One of the greatest military leaders in history, Napoleon Bonaparte, was also an amateur mathematician and is credited for the following result.

If equilateral triangles are constructed on the sides of any triangle then the centres joining the constructed triangles will always form an equilateral triangle.

Prove "Napoleon's Theorem".


Solution

We shall begin by drawing circumcircles of each constructed equilateral triangle with centres $X$, $Y$, and $Z$ respectively.

First we shall show that all three circles pass through the common point, $D$. Consider circle $Z$.

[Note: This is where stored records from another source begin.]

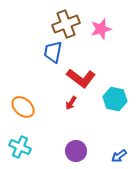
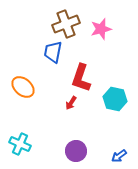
red L-shape: rotated 72 degrees clockwise
orange ellipse: moved 20 px up
cyan cross: moved 3 px up
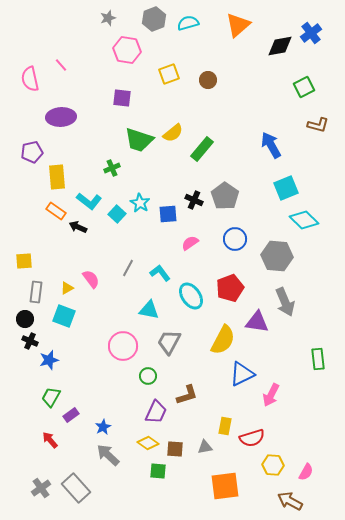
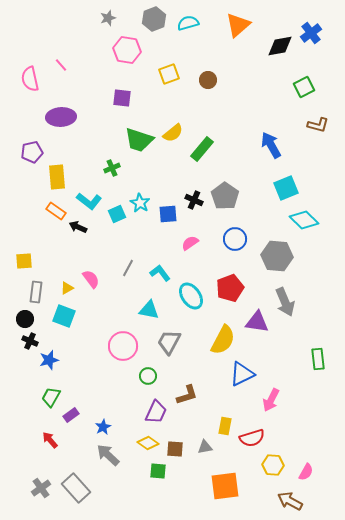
cyan square at (117, 214): rotated 24 degrees clockwise
pink arrow at (271, 395): moved 5 px down
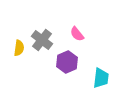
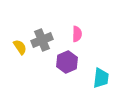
pink semicircle: rotated 140 degrees counterclockwise
gray cross: rotated 30 degrees clockwise
yellow semicircle: moved 1 px right, 1 px up; rotated 42 degrees counterclockwise
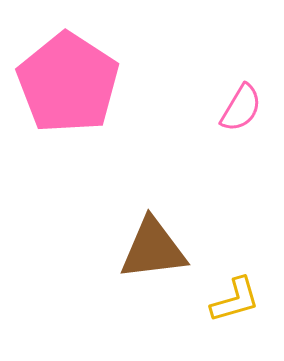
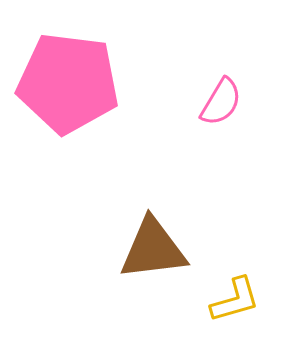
pink pentagon: rotated 26 degrees counterclockwise
pink semicircle: moved 20 px left, 6 px up
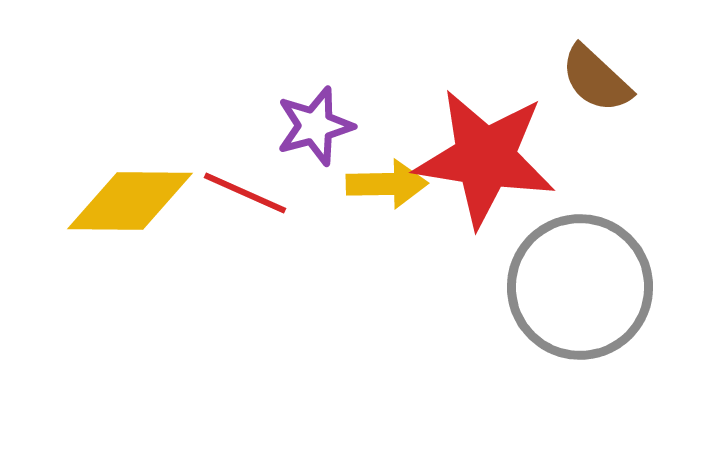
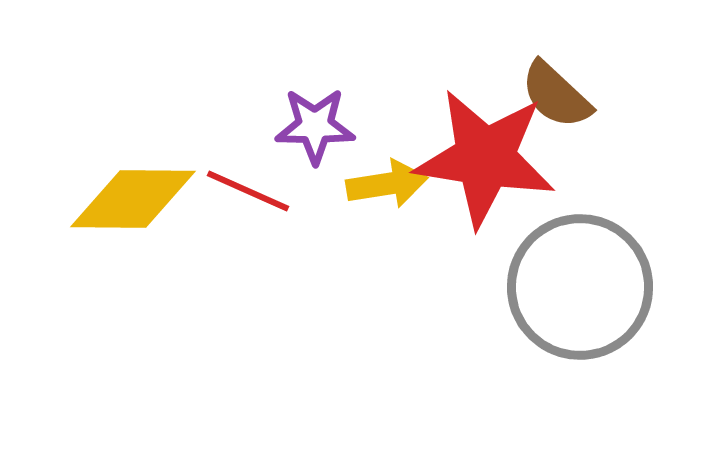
brown semicircle: moved 40 px left, 16 px down
purple star: rotated 16 degrees clockwise
yellow arrow: rotated 8 degrees counterclockwise
red line: moved 3 px right, 2 px up
yellow diamond: moved 3 px right, 2 px up
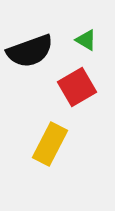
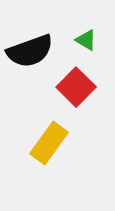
red square: moved 1 px left; rotated 15 degrees counterclockwise
yellow rectangle: moved 1 px left, 1 px up; rotated 9 degrees clockwise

Because quadrilateral $ADCE$ is cyclic, $\angle AEC + \angle ADC = 180$ degrees, and as $\angle AEC = 60$ degrees by construction, it follows that $\angle ADC = 120$ degrees.

Similarly we can show that each of the angles $ADB$ and $BDC$ are 120 degrees.

Therefore $\angle ADC + \angle ADB + \angle BDC = 360$ degrees, and we demonstrate that the three circles are concurrent at $D$.

Now as $AD$ is a common chord to circles $X$ and $Z$ the segment joining their centres, $XZ$, is a perpendicular bisector of $AD$ (see Common Chord).

Therefore $\angle DFZ = 90$ degrees; and in the same way $\angle DGZ = 90$ degrees.

Hence in quadrilateral $FDGZ$, we can see that $\angle FZG = 60$ degrees.

In the same way we can show that $\angle ZXY = \angle XYZ = 60$ degrees and we prove that the constructed triangle is indeed equilateral.